Potosi, Bolivia

Potosi, Bolivia is a fascinating place for those interested either in history or in contemporary Latin America.  A Quechua Indian discovered the silver ore of Potosi in 1545.  Spaniards forced Indians to work the mines, and for centuries, the silver mines of Potosi helped make Spain a world power.

I took these pictures when I visited Potosi in 1995. Es rico como un Potosi.


The red Cerro Rico, (“Rich Hill”) which towers above Potosi, is home to the mines.

The colonial mint at Potosi poured out a fabulous quantity of silver coins, and made Spain wealthy. The 8-real coin became the “piece of eight” of pirate fame, and was the model for the American silver dollar.

Potosi produced more silver than any other place in the world, except possibly Pachuca/Real del Monte in Mexico.

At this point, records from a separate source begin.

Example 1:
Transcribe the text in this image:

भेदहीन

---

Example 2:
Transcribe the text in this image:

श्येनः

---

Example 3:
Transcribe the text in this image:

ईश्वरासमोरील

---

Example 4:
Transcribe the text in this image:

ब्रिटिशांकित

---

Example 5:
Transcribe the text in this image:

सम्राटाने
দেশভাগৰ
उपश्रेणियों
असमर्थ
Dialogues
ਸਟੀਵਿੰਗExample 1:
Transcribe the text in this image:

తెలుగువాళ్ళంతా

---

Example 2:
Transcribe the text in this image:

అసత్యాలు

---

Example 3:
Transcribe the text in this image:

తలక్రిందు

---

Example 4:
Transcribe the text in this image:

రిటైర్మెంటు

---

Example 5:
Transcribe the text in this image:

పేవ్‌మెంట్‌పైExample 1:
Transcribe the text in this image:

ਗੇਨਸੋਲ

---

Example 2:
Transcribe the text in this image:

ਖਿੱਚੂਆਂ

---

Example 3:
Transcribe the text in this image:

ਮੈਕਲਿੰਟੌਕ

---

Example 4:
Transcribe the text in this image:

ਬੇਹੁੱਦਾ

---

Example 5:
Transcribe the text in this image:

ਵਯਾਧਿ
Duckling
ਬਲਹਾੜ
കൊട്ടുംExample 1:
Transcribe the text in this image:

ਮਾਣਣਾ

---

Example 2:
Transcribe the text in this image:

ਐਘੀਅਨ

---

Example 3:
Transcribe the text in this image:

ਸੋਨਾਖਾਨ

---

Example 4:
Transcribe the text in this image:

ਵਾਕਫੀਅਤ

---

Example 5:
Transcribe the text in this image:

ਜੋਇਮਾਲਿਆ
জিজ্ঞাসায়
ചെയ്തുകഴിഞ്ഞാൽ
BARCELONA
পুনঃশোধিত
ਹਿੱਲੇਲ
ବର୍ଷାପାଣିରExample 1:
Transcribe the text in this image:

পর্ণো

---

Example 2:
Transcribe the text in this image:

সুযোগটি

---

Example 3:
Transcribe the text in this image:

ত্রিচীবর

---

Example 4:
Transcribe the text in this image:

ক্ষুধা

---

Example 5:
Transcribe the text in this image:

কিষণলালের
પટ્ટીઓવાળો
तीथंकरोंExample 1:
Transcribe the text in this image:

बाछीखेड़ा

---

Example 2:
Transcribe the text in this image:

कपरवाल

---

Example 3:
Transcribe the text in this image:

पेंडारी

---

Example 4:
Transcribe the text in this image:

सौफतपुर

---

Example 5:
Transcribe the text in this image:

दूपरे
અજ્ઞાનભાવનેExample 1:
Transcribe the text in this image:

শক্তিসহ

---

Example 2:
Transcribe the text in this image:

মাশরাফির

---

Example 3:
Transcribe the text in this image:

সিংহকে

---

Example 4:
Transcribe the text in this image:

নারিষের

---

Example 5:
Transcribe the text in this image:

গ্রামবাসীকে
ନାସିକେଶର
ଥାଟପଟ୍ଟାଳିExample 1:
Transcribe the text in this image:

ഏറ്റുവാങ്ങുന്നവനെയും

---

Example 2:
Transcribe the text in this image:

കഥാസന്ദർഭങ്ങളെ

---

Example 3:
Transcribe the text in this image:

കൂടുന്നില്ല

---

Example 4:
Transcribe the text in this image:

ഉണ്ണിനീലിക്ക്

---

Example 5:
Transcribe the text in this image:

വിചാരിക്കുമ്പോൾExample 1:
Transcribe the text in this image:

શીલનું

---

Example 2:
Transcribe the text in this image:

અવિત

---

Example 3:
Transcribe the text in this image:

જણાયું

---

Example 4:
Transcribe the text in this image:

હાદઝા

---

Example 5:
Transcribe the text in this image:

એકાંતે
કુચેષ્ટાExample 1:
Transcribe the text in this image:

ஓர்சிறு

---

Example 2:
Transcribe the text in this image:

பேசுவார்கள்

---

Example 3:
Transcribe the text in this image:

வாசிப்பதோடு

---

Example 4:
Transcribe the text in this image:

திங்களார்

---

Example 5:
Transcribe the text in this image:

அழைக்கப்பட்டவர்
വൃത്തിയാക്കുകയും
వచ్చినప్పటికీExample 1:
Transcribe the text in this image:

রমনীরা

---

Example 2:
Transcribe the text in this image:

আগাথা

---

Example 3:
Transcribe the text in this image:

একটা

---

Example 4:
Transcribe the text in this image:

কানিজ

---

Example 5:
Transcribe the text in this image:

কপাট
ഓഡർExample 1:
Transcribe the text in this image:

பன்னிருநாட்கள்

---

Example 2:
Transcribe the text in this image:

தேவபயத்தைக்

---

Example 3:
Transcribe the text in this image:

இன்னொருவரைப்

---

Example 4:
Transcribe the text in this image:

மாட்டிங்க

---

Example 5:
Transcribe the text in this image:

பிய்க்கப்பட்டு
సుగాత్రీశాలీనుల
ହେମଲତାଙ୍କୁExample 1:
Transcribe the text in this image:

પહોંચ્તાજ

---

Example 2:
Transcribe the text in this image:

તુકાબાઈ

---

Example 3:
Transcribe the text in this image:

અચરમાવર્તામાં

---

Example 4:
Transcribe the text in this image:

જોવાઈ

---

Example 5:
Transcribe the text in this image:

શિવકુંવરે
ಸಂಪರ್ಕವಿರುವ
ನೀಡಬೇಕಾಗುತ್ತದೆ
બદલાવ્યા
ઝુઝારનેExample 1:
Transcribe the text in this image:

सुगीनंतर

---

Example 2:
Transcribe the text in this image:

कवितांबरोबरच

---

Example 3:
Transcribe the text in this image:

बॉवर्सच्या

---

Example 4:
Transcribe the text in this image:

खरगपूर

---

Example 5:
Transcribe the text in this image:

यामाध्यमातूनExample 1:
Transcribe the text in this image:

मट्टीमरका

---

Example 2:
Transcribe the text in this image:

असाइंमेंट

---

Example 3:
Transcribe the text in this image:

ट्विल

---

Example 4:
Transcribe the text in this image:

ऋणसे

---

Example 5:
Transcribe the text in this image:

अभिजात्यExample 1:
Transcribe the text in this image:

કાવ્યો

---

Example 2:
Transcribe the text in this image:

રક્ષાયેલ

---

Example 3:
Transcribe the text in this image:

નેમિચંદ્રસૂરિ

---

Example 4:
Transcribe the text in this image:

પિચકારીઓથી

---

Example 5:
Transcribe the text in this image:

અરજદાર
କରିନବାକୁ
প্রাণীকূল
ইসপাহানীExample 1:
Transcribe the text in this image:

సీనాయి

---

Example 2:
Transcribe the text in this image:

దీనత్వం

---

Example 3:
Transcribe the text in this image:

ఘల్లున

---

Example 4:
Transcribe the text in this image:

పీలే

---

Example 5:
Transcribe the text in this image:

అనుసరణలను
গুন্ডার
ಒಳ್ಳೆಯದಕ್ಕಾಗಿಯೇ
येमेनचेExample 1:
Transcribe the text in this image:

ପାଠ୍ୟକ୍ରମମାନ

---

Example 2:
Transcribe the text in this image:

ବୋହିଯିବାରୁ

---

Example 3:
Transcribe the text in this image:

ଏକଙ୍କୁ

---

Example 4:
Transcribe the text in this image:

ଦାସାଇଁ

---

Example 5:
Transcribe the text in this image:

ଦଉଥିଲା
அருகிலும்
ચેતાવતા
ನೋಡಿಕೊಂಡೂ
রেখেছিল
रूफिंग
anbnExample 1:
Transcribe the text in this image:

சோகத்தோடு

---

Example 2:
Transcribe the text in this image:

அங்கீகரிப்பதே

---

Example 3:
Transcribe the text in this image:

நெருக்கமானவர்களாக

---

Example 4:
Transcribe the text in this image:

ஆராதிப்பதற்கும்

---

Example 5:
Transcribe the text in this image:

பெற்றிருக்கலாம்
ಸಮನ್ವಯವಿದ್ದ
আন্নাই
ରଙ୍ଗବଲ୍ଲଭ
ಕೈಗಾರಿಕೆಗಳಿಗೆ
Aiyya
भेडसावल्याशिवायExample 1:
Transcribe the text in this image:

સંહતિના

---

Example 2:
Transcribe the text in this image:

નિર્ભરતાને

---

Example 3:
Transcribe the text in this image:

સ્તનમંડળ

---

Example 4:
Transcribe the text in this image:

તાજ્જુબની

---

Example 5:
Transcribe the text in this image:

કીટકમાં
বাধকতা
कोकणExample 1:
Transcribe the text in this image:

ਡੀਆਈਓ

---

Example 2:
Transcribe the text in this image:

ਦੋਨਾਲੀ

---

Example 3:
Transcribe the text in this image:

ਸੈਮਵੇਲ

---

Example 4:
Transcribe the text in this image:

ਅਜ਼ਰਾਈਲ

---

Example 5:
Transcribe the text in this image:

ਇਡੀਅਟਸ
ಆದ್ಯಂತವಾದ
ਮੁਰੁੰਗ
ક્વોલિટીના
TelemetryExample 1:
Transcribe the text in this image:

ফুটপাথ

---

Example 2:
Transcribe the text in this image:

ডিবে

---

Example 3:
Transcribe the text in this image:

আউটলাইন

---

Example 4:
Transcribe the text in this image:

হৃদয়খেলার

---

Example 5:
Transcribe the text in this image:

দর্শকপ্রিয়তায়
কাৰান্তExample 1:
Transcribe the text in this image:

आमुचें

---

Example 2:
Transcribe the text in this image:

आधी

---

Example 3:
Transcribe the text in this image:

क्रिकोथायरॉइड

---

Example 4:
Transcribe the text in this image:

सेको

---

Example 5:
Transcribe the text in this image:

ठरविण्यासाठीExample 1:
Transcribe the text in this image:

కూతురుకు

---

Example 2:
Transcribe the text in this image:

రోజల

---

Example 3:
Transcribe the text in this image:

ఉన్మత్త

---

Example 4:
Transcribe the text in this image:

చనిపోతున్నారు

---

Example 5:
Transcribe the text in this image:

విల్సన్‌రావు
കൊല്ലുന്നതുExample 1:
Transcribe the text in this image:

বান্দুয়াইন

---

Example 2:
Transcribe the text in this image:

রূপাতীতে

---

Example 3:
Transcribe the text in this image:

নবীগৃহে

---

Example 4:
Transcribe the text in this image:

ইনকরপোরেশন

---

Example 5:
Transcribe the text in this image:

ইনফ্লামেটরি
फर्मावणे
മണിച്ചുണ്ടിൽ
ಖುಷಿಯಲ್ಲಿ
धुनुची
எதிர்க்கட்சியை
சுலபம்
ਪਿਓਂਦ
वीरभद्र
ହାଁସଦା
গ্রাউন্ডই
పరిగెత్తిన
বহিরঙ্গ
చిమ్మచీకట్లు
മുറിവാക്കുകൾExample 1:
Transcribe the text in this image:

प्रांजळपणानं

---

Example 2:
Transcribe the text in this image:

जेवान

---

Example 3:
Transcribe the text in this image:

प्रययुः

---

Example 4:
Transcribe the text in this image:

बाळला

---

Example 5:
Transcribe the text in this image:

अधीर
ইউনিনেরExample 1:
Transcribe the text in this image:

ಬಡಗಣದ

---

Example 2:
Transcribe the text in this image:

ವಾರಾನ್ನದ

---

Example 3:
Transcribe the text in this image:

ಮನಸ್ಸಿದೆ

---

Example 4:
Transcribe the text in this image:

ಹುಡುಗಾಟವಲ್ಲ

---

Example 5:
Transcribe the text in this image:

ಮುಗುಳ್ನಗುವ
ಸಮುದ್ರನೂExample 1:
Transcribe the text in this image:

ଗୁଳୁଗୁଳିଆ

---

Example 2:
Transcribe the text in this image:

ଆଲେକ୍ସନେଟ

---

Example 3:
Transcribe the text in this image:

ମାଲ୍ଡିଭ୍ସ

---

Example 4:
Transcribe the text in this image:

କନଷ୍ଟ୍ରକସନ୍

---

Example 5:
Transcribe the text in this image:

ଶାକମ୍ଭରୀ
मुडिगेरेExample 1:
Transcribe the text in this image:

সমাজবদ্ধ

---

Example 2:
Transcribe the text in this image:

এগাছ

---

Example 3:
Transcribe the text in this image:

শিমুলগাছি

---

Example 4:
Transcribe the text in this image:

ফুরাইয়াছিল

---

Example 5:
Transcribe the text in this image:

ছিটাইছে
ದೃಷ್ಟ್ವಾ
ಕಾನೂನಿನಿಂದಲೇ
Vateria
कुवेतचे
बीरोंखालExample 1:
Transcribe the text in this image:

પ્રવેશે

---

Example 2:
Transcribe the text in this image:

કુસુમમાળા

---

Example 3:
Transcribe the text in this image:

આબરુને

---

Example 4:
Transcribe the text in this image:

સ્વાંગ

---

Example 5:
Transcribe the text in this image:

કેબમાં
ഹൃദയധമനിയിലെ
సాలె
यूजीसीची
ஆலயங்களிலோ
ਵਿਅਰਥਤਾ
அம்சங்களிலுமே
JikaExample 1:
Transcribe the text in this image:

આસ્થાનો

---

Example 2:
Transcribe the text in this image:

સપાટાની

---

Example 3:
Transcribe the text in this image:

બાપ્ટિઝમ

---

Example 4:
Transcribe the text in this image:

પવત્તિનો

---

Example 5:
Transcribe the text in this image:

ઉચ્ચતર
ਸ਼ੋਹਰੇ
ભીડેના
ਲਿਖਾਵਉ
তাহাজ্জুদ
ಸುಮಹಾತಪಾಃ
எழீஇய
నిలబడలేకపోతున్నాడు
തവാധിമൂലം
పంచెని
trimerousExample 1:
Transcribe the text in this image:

The stream of silver coins  produced by these milling machines were shipped down to the Atlantic Ocean via the Platte River, the rightly named Rio de la Plata (“River of Silver”).

The mines at Potosi are not the bonanzas they used to be, but the neighborhood at the foot of the Cerro Rico still caters to the miners who work the mines on a small scale.


A street stall selling coca leaves.  Many miners chew leaves for stamina at the high altitude.  Other street stalls sell sticks of dynamite.

The Candelaria mine supplements its income by admitting tourists.


Underground in the Candelaria mine.

The Devil is lord of the underworld, so miners have an image of him deep in the mine, and leave gifts.


A few miles outside of Potosi, and away from the Cerro Rico, a pair of miners hoist ore from their small mine with a hand-powered windlass.

The Spaniards used water power to crush the ore.  Here is the housing to an overshot water wheel.


Water to run the water wheels flowed from reservoirs behind stone dams in the valleys east of Potosi.

The old stone dams are in remarkably good repair.


More modern ore mills are located on the southwest side of Potosi.

Flotation cells at the Chaca mill separate ore minerals from the crushed rock.


When I visited, the small Potosi ore mills were still putting the crushed waste rock (the tailings) into the adjacent creek.

More modern mills in Bolivia no longer discharge their  tailings into stream beds.

The hills around Potosi were deforested centuries ago, to supply fuel and timber supports for the mine workings.  Browsing livestock have eaten up attempts to reestablish the forests. 

In an experiment to promote reforestation, local families were allowed to plant their own trees. Each tree  has an individual rock enclosure to protect it from hungry llamas.  Each owner maintains the enclosures around his own trees.


For the first time in centuries, the hills around Potosi may be again covered with forests.